Shareholders soundly rejected the executive compensation plan at New York Community Bancorp’s annual meeting earlier this week for the third time.
The $49.7 billion-asset company disclosed in a regulatory filing on Wednesday that its shareholders did not approve its executive compensation plan for 2017. Roughly 108 million shares were cast in favor of the measure while more than double that — almost 218 million shares — were voted against the plan.
The company had tweaked its executive compensation program after shareholders voted against the compensation plan in 2017 and in 2014, according to its 2018 proxy statement. The company switched to an annual vote on executive pay this year to get more immediate feedback.
“The committee took notice of the significant vote against the proposal and the fact that, under the former triennial schedule, the company’s 2014 ‘say on pay’ results were also adverse,” New York Community said in its 2018 proxy statement.
Joseph Ficalora, the company’s president, CEO and a director, made $7.7 million in 2017, down 33% from the year before.
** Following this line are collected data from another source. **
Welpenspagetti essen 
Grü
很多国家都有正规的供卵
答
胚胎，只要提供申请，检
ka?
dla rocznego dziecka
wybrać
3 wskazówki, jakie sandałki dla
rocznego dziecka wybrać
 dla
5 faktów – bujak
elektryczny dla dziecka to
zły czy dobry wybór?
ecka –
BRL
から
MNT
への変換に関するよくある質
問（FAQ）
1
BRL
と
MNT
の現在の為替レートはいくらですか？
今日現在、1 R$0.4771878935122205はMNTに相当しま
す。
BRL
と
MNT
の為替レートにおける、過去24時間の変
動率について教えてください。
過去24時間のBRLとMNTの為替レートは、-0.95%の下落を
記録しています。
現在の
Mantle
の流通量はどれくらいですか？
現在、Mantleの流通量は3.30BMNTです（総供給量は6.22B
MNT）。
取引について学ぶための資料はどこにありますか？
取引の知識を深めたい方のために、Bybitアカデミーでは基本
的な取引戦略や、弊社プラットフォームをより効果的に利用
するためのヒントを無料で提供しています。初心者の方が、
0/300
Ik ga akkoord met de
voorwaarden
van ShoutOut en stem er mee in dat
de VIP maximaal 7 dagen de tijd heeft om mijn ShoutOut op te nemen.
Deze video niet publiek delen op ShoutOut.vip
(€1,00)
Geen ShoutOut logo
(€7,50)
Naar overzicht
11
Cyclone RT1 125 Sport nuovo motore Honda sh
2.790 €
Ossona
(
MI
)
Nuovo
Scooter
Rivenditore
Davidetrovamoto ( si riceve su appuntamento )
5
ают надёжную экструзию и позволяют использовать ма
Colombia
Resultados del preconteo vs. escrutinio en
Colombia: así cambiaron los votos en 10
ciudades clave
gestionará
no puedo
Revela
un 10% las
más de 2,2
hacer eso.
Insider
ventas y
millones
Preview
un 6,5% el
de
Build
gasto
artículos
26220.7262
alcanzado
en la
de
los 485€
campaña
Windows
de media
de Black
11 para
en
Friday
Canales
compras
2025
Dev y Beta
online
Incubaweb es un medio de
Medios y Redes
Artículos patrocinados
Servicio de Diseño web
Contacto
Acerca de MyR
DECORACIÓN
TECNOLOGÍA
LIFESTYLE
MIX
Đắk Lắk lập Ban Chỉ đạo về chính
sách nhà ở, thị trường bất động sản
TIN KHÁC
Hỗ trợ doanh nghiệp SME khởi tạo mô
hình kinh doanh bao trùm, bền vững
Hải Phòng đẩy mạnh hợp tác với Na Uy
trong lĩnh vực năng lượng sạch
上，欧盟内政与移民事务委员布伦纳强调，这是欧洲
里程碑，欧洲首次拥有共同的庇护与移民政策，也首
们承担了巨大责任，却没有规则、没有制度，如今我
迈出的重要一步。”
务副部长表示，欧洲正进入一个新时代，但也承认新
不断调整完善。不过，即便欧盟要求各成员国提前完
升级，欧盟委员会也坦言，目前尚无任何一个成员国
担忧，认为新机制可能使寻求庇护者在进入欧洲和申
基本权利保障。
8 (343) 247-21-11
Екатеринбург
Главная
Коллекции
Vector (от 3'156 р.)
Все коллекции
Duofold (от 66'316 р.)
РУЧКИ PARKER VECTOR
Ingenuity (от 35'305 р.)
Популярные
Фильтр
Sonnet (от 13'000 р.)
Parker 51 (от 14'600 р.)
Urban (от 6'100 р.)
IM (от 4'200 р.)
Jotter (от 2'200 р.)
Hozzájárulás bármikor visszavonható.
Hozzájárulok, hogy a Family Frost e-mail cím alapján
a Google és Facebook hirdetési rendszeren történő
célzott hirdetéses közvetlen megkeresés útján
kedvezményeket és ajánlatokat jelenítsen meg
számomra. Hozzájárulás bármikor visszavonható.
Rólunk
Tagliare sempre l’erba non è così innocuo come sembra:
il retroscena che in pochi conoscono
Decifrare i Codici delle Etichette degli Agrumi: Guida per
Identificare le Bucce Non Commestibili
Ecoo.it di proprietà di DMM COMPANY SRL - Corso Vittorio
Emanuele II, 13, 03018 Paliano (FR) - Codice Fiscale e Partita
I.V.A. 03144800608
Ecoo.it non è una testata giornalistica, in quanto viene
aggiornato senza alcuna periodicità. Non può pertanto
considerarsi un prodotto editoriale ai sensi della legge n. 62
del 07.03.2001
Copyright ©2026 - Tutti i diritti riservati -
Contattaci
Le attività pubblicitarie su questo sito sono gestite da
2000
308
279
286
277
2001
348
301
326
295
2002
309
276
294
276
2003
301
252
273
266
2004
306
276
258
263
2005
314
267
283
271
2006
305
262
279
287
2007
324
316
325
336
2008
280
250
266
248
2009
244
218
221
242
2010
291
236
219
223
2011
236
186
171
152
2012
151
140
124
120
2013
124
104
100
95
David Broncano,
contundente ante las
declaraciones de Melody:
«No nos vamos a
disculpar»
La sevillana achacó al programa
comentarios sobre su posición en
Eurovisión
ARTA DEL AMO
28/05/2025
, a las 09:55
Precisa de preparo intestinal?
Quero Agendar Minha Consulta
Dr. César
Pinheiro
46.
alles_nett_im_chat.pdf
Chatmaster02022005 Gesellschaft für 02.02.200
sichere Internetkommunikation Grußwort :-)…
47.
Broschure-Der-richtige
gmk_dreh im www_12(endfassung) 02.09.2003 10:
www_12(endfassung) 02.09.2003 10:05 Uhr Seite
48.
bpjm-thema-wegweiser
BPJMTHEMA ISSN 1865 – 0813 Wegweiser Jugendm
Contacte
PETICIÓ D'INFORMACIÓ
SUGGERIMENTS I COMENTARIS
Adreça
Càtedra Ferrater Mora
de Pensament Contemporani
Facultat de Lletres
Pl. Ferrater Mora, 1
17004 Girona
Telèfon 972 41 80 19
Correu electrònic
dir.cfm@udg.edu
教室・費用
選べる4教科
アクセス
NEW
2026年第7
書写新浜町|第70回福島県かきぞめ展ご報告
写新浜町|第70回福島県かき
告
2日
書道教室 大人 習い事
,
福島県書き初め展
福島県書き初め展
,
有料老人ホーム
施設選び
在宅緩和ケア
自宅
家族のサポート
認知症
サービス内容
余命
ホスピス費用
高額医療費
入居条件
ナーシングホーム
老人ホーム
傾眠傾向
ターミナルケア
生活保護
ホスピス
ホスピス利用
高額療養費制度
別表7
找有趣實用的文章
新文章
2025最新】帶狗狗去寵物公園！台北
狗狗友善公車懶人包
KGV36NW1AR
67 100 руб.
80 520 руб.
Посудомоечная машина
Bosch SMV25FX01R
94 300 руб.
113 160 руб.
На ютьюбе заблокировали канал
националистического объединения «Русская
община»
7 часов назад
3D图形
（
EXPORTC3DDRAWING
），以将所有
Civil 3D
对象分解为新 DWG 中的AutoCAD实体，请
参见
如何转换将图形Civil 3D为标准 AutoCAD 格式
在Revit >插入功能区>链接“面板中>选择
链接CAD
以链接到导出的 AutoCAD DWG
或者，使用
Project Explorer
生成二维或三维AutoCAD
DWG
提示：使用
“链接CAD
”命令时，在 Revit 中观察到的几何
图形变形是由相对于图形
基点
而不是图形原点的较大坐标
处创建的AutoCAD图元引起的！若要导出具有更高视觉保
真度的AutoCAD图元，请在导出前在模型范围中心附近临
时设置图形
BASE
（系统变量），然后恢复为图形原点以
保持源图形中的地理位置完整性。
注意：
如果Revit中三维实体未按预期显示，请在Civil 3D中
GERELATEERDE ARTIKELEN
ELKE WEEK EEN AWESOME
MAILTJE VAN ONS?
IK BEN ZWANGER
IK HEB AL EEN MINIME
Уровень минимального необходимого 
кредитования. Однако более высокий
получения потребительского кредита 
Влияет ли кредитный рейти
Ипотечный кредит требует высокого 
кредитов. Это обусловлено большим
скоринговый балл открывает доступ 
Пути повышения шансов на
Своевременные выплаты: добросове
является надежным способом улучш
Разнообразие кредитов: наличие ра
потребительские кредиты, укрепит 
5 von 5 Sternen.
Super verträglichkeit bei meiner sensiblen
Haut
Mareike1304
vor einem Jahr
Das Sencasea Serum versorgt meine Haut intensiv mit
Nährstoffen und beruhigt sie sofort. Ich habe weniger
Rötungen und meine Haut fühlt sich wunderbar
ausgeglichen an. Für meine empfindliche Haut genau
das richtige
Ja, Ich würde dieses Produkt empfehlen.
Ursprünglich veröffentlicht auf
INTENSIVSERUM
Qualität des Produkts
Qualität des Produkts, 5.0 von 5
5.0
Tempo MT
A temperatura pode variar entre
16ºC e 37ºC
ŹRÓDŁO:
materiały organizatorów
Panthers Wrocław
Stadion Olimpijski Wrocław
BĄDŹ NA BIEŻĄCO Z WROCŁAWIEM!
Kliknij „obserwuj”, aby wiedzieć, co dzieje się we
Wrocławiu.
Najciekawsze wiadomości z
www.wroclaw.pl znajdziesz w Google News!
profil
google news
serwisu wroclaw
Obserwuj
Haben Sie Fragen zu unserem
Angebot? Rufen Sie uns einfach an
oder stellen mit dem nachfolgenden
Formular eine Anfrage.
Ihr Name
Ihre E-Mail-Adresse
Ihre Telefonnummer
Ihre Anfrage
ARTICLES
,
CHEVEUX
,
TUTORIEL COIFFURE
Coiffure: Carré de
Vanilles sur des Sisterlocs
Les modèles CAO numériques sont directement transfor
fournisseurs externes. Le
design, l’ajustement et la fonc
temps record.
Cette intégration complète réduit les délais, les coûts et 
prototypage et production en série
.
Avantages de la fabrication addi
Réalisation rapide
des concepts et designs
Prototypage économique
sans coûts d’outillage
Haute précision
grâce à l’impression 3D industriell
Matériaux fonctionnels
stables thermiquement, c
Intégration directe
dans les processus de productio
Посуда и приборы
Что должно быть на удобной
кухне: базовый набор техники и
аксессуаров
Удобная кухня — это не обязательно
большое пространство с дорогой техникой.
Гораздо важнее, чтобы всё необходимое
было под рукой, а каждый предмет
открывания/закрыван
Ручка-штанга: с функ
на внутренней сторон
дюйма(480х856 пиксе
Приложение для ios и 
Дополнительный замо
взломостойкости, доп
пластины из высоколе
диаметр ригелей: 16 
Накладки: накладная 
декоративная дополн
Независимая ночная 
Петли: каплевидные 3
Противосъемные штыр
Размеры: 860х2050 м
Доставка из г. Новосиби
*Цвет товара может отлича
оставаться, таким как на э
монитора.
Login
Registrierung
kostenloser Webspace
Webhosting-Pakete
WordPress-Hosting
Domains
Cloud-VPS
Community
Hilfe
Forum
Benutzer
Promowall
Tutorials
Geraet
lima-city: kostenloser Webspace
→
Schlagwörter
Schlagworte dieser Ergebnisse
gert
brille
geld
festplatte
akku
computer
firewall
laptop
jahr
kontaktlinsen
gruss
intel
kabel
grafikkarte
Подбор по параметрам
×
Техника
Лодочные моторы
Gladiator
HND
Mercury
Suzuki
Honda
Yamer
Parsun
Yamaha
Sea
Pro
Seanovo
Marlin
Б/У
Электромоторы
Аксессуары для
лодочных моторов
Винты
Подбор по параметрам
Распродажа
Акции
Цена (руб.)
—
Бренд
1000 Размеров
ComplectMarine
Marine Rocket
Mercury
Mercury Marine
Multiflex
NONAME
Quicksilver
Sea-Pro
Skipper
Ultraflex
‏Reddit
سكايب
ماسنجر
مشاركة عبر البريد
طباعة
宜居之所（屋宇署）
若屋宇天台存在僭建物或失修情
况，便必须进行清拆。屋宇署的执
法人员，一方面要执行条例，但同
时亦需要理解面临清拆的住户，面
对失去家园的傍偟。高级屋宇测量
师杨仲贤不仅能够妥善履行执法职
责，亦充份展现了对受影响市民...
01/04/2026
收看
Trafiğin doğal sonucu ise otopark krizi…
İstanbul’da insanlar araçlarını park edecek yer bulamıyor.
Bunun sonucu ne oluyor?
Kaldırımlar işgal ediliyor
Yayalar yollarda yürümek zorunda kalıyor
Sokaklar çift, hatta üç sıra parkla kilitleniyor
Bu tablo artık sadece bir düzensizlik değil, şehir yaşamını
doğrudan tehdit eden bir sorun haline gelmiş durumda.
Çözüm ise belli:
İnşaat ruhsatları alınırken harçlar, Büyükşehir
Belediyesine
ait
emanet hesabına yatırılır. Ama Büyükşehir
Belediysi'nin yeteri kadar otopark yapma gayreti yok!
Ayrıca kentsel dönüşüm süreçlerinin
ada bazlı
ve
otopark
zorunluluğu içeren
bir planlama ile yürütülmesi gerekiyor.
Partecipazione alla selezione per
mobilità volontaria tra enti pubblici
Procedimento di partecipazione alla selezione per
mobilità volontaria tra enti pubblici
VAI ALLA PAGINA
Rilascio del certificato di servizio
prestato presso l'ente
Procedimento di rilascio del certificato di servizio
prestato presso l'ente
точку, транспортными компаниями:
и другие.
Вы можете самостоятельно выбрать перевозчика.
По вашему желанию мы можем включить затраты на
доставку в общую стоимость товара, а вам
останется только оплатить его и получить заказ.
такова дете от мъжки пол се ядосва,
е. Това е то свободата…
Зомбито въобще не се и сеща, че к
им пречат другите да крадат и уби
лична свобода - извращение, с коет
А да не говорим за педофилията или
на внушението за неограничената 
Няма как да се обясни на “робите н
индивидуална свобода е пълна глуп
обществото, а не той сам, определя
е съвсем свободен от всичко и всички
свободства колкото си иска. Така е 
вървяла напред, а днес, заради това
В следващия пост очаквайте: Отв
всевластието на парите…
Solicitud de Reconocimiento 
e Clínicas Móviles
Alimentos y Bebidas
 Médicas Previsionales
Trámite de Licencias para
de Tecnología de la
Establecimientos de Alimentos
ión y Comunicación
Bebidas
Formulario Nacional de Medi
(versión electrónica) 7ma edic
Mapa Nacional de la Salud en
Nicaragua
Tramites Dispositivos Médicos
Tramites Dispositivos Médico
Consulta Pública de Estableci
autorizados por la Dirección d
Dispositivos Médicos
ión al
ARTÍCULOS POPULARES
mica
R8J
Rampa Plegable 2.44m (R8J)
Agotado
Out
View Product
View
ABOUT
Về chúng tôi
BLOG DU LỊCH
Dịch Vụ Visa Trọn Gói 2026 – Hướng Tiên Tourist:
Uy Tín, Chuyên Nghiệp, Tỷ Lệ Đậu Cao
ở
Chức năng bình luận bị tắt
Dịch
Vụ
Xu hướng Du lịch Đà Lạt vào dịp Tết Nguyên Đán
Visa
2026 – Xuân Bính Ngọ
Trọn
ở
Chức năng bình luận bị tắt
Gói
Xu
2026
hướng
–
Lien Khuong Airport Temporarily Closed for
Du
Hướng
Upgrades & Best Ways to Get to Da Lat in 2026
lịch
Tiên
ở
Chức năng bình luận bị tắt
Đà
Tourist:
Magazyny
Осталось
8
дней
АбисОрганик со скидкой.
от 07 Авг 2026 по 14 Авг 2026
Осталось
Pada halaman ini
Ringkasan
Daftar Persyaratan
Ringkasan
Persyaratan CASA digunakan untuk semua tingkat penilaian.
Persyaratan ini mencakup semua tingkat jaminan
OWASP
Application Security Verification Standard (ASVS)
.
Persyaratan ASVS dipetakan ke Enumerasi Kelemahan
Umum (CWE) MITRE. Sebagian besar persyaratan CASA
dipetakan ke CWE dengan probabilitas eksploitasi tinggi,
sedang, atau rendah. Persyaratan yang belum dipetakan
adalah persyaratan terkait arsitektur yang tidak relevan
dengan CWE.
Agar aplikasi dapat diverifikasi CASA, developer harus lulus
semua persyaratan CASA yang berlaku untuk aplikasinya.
The company’s median employee made $68,578 in 2017.
Collyn Gilbert, an analyst with Keefe, Bruyette & Woods, was not surprised by the shareholder vote and said it is likely tied to the company's underperformance in recent years.
New York Community's stock is down more than 8% over the last year while the KBW bank stock index is up more than 21%.
"I don’t know what lies ahead for potential change at the board level, but I think they have some challenges ahead they need to rectify," Gilbert said.
Maureen Clancy, a director since 1999, told the board the day before the annual meeting that she would not stand for re-election. Clancy was chair of the compensation committee.
Shareholders reelected another director, Hanif Dahya, by a margin of just 0.13%. Dahya also sat on the compensation committee.
Gilbert said that the directors' experiences show that there are ongoing discussions around compensation structure at both the board and shareholder levels.
Because the executive compensation proposal is a nonbinding vote, the company’s compensation decisions are still ultimately up to the board.